ここからは実際に構築中にぶつかった問題です。同じ症状で困っている人の参考になれば幸いです。

① 検証ボタンで「302 Found」が返ってくる

原因は2つ考えられます。

  • デプロイURLがテスト用の /dev になっていた(本番用の /exec を使う必要がある)
  • デプロイ時の「アクセスできるユーザー」が「全員」になっておらず、Googleのログイン画面にリダイレクトされていた

「デプロイを管理」から設定を見直し、「全員」+ /exec のURLに変更したところ解決しました。

doPost error: TypeError: Cannot read properties of undefined (reading 'postData')

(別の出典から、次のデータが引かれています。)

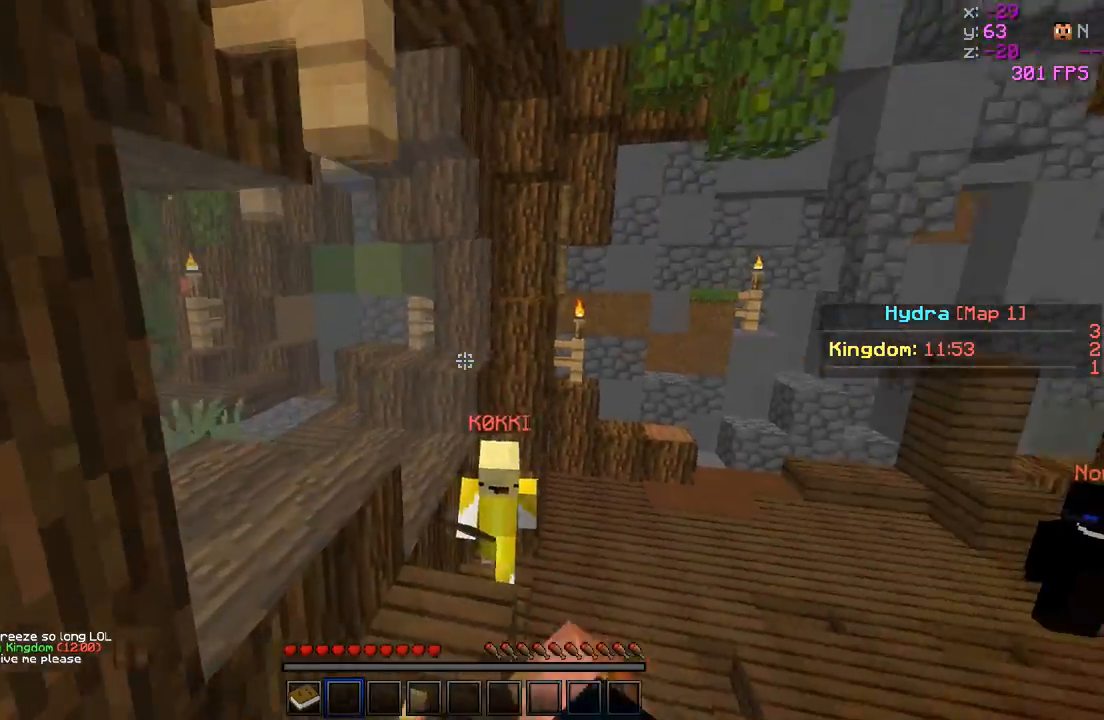
{"keys": ["w"], "events": []}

これはdoPostをエディタの「実行」ボタンで直接動かした時に必ず起きるエラーでした。eという引数はLINEからのリクエスト時にしか渡されないため、単体実行では想定通りエラーになります。テスト専用にダミーのeを渡す関数を別途用意することで解決しました。

js

function testDoPost() {
  const dummyEvent = {
    postData: {
      contents: JSON.stringify({
        events: [{
          type: 'message',
          message: { type: 'text', text: 'タイ eSIM' },
          source: { type: 'user', userId: 'test-user' },
          replyToken: 'dummy-reply-token',
        }],
      }),
    },
  };
  const result = doPost(dummyEvent);
  Logger.log(result.getContent());
}
Illegal spreadsheet id or key

スプレッドシートのURLからIDをコピーする際、余分な文字まで含めてコピーしてしまっていたのが原因でした。正しいIDは/d//editの間の文字列だけです。

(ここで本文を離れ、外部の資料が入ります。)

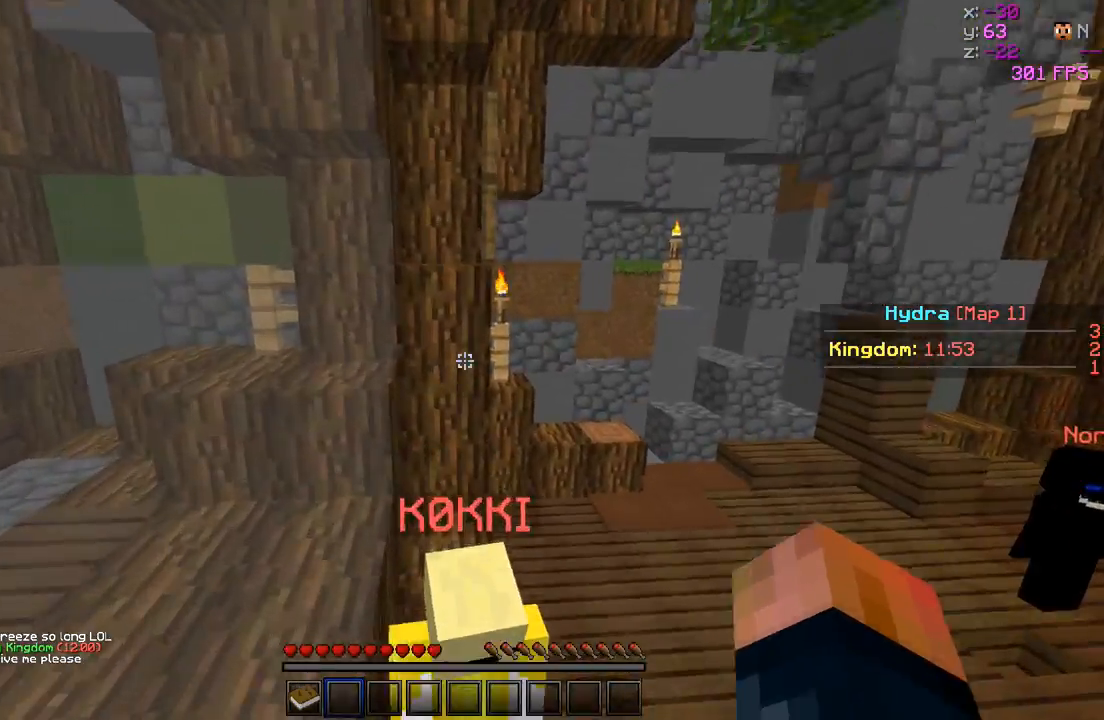
{"keys": ["d", "w"], "events": [[300, "d", "down"]]}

https://docs.google.com/spreadsheets/d/【ここだけ】/edit

スプレッドシートに紐づいた形でApps Scriptを作成している場合は、SpreadsheetApp.getActiveSpreadsheet()を使えばID指定自体が不要になり、このミスを根本的に防げるのでおすすめです。

運用してみて感じたメリット

実際に運用を始めて感じたのは、記事の追加・修正がスプレッドシートを触るだけで完結するという手軽さです。

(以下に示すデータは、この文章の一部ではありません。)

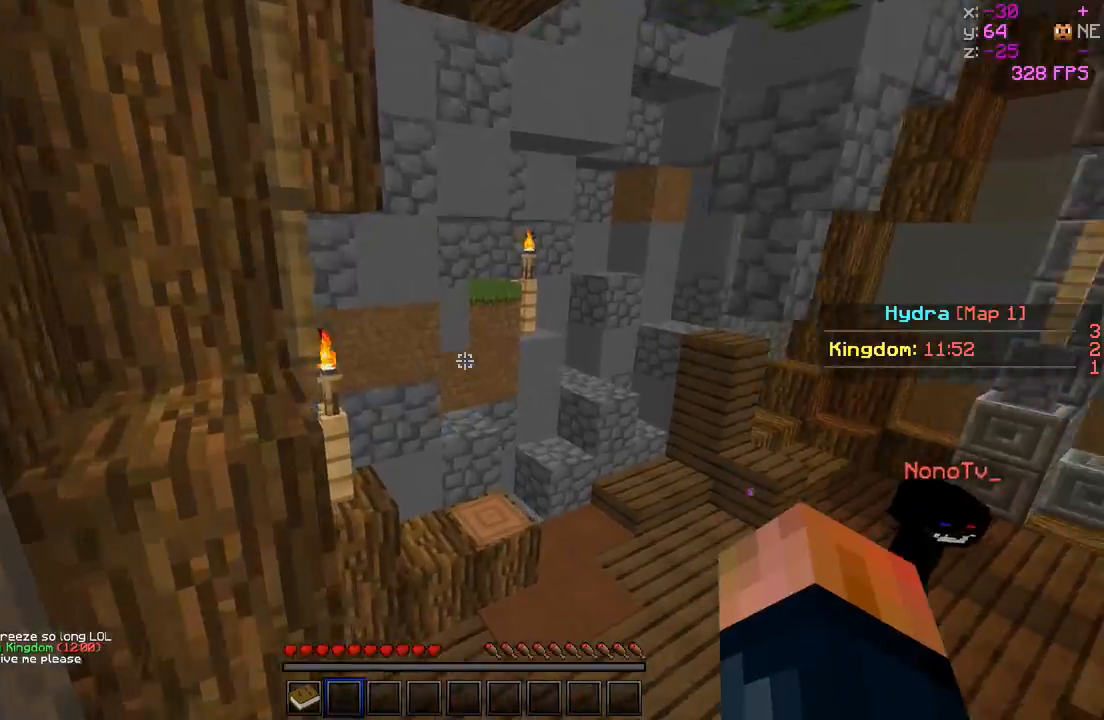
{"keys": ["w"], "events": [[217, "d", "up"]]}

エンジニアでなくても、行を1つ追加するだけでBOTの「知識」が増えていきます。デプロイし直す必要もありません。

今後の改善予定

  • スプレッドシートに「キーワード」列を追加して、検索の精度を手動でチューニングできるようにする
  • カードにサムネイル画像を追加してタップ率を上げる
  • 「いいえ」を選んだ回数が多いキーワードを集計して、記事ネタの発掘に活用する

まとめ

LINE公式アカウントの自動応答は、専門のツールを契約しなくても、Google Apps Scriptとスプレッドシートだけで十分実用的なものが作れます。

特に「記事をレコメンドしたいけど、検索の手間はかけさせたくない」というブログ・メディア運営者には、今回のようなキーワード反応型のカルーセルBOTはかなり相性が良いと感じました。

同じように自作を検討している方の参考になれば嬉しいです。